In Europe the roots of anti-Semitism had a more economic component and the insular, exclusive, and mutually-promoting ways of the Jewish community (Going along with the whole 'Chosen' belief) fostered a lot of pushback, which always intensified when times were tough...when any kind of wealth gets concentrated in a minority that strongly pursues taking care of its own as a primary value, any propagation of that wealth gets plowed back in to selectively benefit that community first and foremost, and enables it to further accelerate concentration of wealth in itself. This results in the rest of the populace feeling like they are getting screwed for the benefit of that minority, even if their own leaders set up a lot of the conditions that created the situation -- not unlike the history of affirmative action here in the US, and how many fans of that are there here?
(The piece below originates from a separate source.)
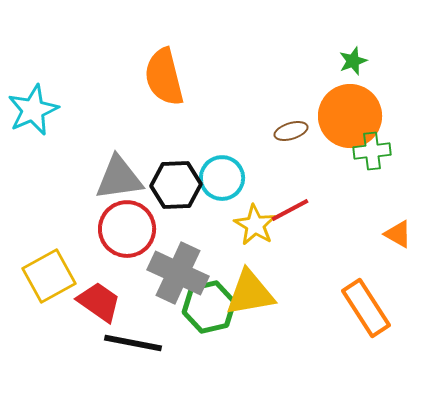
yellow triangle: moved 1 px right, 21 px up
A lot of that situation was indeed created by the European Gentiles, for instance the religious ban on usury for Christians greatly facilitated the growth of Jewish banking and financial organizations, and religious-based prohibitions on Jewish participation in some professions or Christian participation in others also naturally led to a predominance of one group or the other in particular fields that outlived the twilight of the religious proscriptions.
In modern times the economic pace and scale, plus the nature and scope of opportunities to make one's way in the world, have pretty much obviated the reasons that gave birth to European anti-Semitism, though of course there is a cultural remnant of it lingering. Not so the friciton between competing 'Chosen' peoples, which will inevitably result in bloodshed whenever two mutually exclusive groups with the same religious conviction about their destinies rub up against each other.
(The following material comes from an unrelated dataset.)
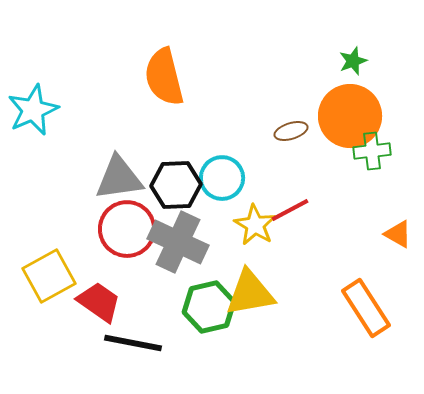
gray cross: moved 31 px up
I personally set no stock in anybody being chosen myself, and regard religion as a disaster-seeking basis for foreign policy decisions. Democracies have allies, not 'Friends,' and those alliances last as long as there is a mutual value in it and not a moment beyond. Since the end of the Cold War, the policy basis for our relations in the ME somewhat murky, and currently it's not all cut-and-dired as to whether backstopping Israel is helping us or hurting us in a big-picture, long-run way. Supporting them means being on the wrong side with a large majority of the population in the area (including the guys sitting on all the oil) and occasional outbreaks of localized blood-spilling, while backing out entirely would tend to encourage large-scale overt and covert adventurism by Syria and Iran (from the current cast of characters) with consequences that could easily escalate to regional nuclear war, so I see us keeping up our semi-alliance with Israel in the interests of holding down a lid on the region to prevent large-scale hostilites, which would be very bad for everybody includng us.